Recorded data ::
+ + + +

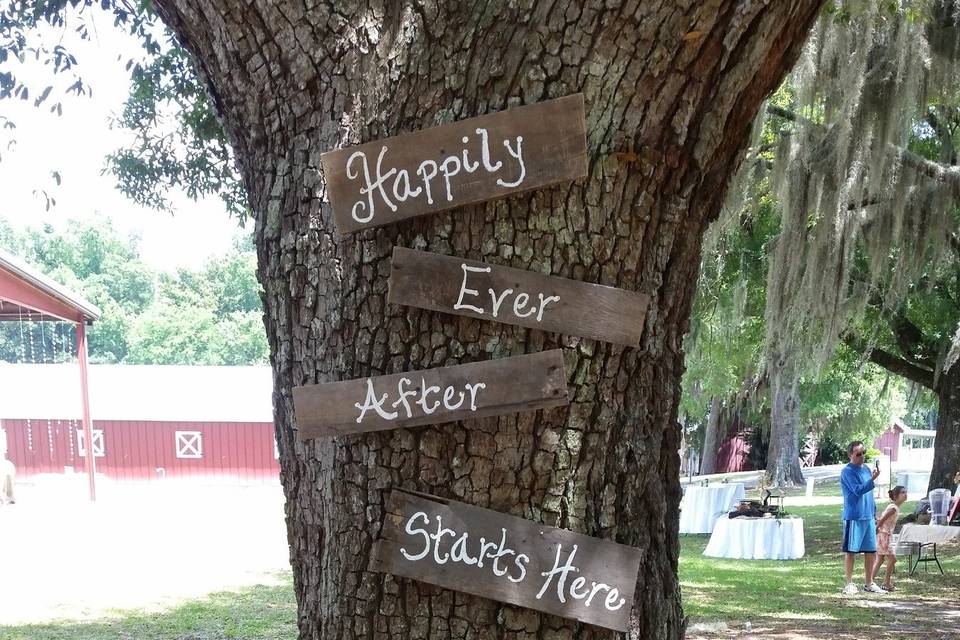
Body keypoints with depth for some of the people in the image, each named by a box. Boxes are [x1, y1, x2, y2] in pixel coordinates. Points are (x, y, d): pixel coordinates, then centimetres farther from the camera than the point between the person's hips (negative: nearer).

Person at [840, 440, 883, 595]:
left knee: (871, 551, 9)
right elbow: (858, 490, -21)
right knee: (851, 551, -1)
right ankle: (849, 584, 5)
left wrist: (874, 513, 20)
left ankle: (869, 583, 18)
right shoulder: (848, 471, -10)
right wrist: (873, 479, -32)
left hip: (868, 517, 7)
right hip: (853, 517, -7)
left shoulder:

+ + + +

ASSIGNMENT :: Rewrite the listing above as a JSON list of strings, one string per line, skipping blank lines and leaving out the picture.

RESULT OF THE TASK ::
[
  "Body keypoints with depth for some of the people in the image, each named by a box. Boxes are [x1, y1, x2, y2] in pixel coordinates. Points are (x, y, d): pixel coordinates, then centimetres farther from the camera than the point between the person's hips (negative: nearer).",
  "Person at [840, 440, 883, 595]:",
  "left knee: (871, 551, 9)",
  "right elbow: (858, 490, -21)",
  "right knee: (851, 551, -1)",
  "right ankle: (849, 584, 5)",
  "left wrist: (874, 513, 20)",
  "left ankle: (869, 583, 18)",
  "right shoulder: (848, 471, -10)",
  "right wrist: (873, 479, -32)",
  "left hip: (868, 517, 7)",
  "right hip: (853, 517, -7)",
  "left shoulder:"
]